"It’s not, its for clerics and other divine casters

"It’s not, its for clerics and other divine casters.
The problem with necromancy, even sanitized regulated necromancy like this, all very reasonable sounding, is that in DnD arcana, all necromancy is powered by negative plane material magic. The stuff is toxic to all living things is essentially death made radioactive and literally evil, and everytime someone uses necromancy, it bleeds into the natural world. Excessive use not only makes the dead walk, but causes massive negative consequences. Children are stillborn, crops die well before they sprout, evil itself gets palpably stronger as everything else withers.
Paladins don’t have much tolerance for necromancy because for flavor, ok? It’s very much a significant danger even when used with the most benign intentions. I’ve explained this many times.
So, you can write your good alignment necromancers all you want, rewrite the setting so they’re not powered by evil distilled into a palpable toxin on the world. But this is how it works in the DND setting, and that’s why paladins are not fans of it, even going beyond the desecration of the dead and enslavement of souls necromancers like to get into, and that’s where I base my thoughts on the subject. So everytime someone comes in with “but I have a good necromancer” it just makes me want to roll my eyes out of my skull at how a paldin blog has to repeatedly explain why necromancy is bad beyond the obvious reasons."

Coming from a tumblr blog based around paladins. How accurate is his description of how necromancy works, in any Dnd setting? I'm relatively new and have only played 5e, and I'm not entirely sure how that statement works even in what little I know about magic from 5e's poster setting, it just got me thinking since I'd never heard that before.

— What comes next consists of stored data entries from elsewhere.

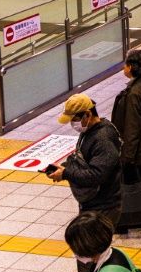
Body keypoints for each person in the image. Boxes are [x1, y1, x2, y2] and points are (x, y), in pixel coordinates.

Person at [52, 94, 123, 228]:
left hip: (104, 206)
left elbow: (97, 175)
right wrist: (64, 168)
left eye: (74, 119)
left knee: (92, 246)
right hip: (92, 202)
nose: (73, 124)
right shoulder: (89, 131)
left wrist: (66, 174)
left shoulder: (103, 139)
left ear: (87, 114)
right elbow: (83, 160)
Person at [109, 50, 141, 234]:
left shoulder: (134, 94)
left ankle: (124, 221)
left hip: (135, 149)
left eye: (126, 64)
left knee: (127, 185)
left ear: (132, 67)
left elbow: (132, 127)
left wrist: (126, 156)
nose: (124, 67)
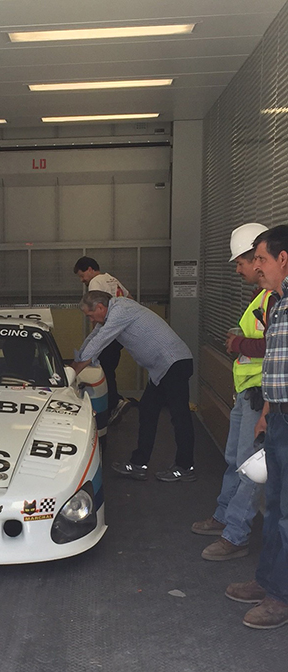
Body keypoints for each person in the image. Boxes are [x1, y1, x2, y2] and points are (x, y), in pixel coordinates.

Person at [192, 223, 273, 561]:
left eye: (241, 262)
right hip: (246, 393)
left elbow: (276, 347)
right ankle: (225, 515)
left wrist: (239, 342)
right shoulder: (263, 296)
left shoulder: (274, 298)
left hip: (260, 395)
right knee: (234, 462)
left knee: (250, 467)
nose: (239, 270)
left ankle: (236, 534)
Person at [225, 224, 288, 629]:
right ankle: (269, 582)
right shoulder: (278, 304)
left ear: (283, 259)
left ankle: (280, 597)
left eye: (261, 258)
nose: (257, 266)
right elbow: (277, 363)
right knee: (276, 507)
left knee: (287, 515)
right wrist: (268, 409)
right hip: (279, 415)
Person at [73, 290, 195, 481]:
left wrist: (73, 372)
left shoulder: (121, 311)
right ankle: (139, 464)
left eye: (90, 315)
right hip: (161, 369)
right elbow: (92, 338)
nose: (91, 320)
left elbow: (100, 341)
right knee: (147, 411)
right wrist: (76, 362)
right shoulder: (111, 313)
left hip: (174, 364)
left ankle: (185, 467)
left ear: (100, 307)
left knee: (180, 417)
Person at [73, 257, 132, 424]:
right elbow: (130, 298)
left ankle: (114, 403)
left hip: (108, 333)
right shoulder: (112, 279)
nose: (82, 280)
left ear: (90, 269)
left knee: (103, 371)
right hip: (119, 334)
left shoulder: (96, 282)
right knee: (109, 368)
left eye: (82, 275)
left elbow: (95, 309)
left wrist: (96, 340)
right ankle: (115, 402)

Pic unrelated, no high elf paladin gf to smite me at night

It's entirely based on setting

We have this thread every week. When it gets really bad, we have this thread multiple times a day.

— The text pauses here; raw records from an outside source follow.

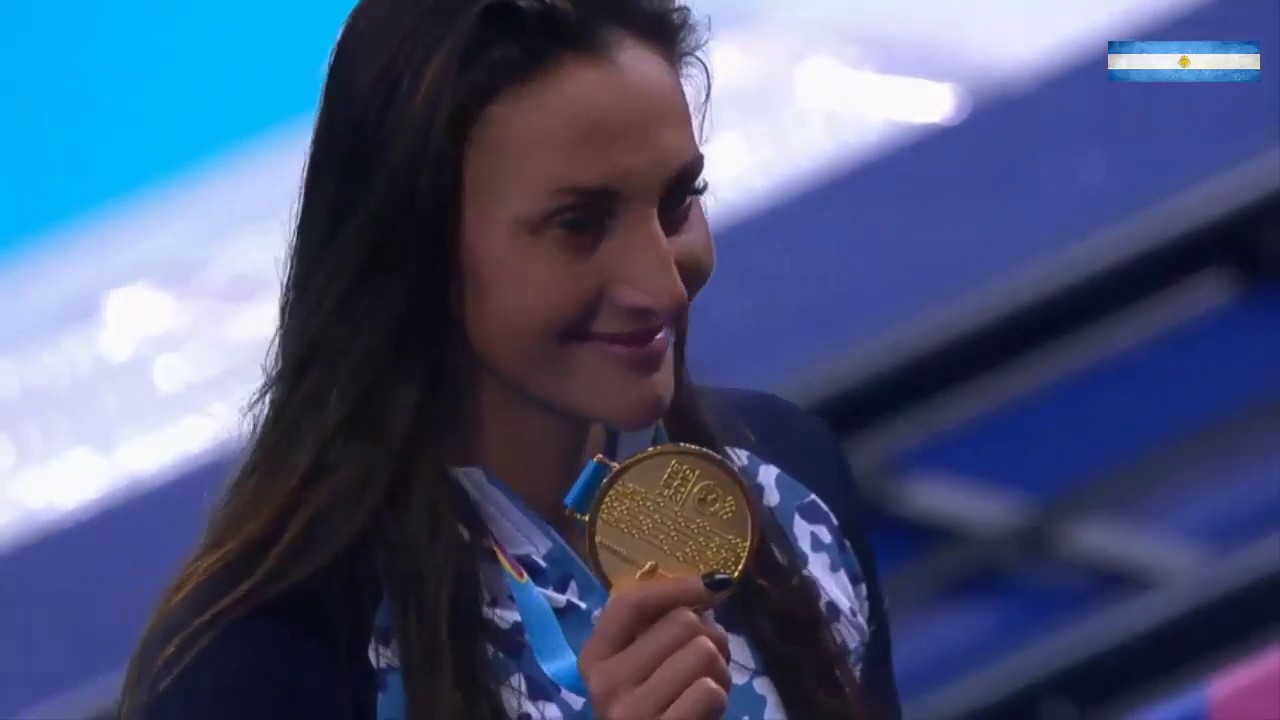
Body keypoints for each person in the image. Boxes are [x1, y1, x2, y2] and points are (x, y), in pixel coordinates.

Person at [118, 0, 900, 718]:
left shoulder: (791, 496)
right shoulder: (258, 670)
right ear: (414, 247)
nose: (660, 283)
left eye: (676, 202)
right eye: (578, 224)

Yes, good necromancers are absolute cancer. People who play necromancers are either edgelords, or contrarians. But in two minutes, necrophilia defense force will arrive and start screaming "But in MY setting" and "But what about Diablo", and so on and so on.

There was even this fag who sincerely thought that in a setting where necromancy DOESN'T corrupt everything, but does have a bad reputation, is to become the most powerful necromancer ever, take over the world and kill all the clerics, and paladins, and then gods, who resist his rule.
He didn't understand what's wrong with this train of thought. That's an extreme case, but it's still a good example of how they think.

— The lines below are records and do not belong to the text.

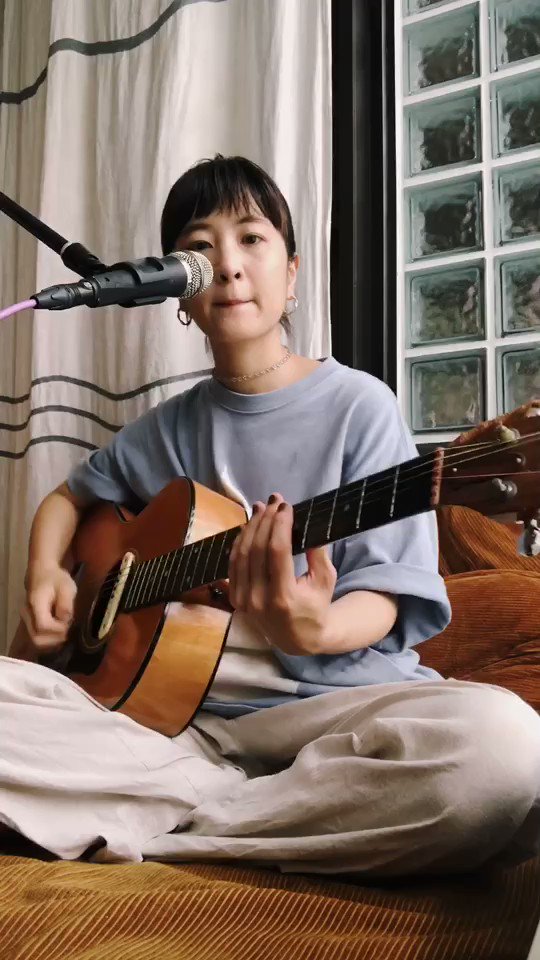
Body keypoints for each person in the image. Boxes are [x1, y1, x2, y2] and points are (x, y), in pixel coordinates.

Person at [2, 155, 540, 875]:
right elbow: (69, 500)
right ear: (180, 293)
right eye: (198, 247)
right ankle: (217, 807)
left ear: (291, 275)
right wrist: (44, 571)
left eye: (251, 238)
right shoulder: (167, 429)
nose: (226, 264)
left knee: (505, 752)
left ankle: (178, 820)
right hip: (177, 729)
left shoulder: (359, 406)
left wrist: (310, 626)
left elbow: (386, 594)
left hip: (336, 711)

You do realize that negative energy is also just death itself right? Everytime anything dies anywhere it releases negative energy. Is the act of dying a evil act? How ever at this point the VAST majority of Necromancy spells in DnD are not just harvesting residual already present negative energy to do things like make things tired, preserving organs, or "see" how much life something has left in it, but rather to drain and snuff out the light and life by pushing its opposite on to it until it fades.

That IS evil and almost certainly results in a harm done even if no souls are enslaved. However that doesn't matter. What matters is that I HAVE THE POWER NOW DAD AND YOU CAN STOP ME. FUCK YOU I'M A GOD NOW. TASTE MY BLACK LIGHTNING YOU FUCKER.

I honestly didn't know any of that, but its good to know now I suppose. Understandable that most necros must be edgelords, I suppose.

Didn't know this type of thread was that common, sorry. I don't usually get on Veeky Forums unless I have some sort of question for the most part

>DnD

Found your problem. Obligatory:

HAVE
YOU
TRIED
NOT
PLAYING
DND
?

Technically, other settings also hold to this. For instance, in World of Darkness and Exalted, Necromancy is really bad shit. This is because it channels - on a certain level - the power of Oblivion, which is the power of universal entropy. This has terrible effects on Wraiths and mortal magicians, gradually corrupting them.

Interestingly, in the canonical ending to Mage: The Ascension, the ultimate villain (Voormas, Grand Harvester of Souls) is trying to preserve the world by locking it in eternal stasis. The PCs, opposing him, are actively trying to destroy the world.

>He didn't understand what's wrong with this train of thought

That's because nothing is wrong with it though user.

Don't bother replying to him with logic or sense. He's just here to shitpost about DnD being bad.

A major problem is that Necromancy doesn't, in fact, do that. Necromancy disrupts the natural order of things, because you're channeling power that is concentrated anti-life. You're basically drawing Negative Plane energy for Necromancy spells, polluting the world a little more.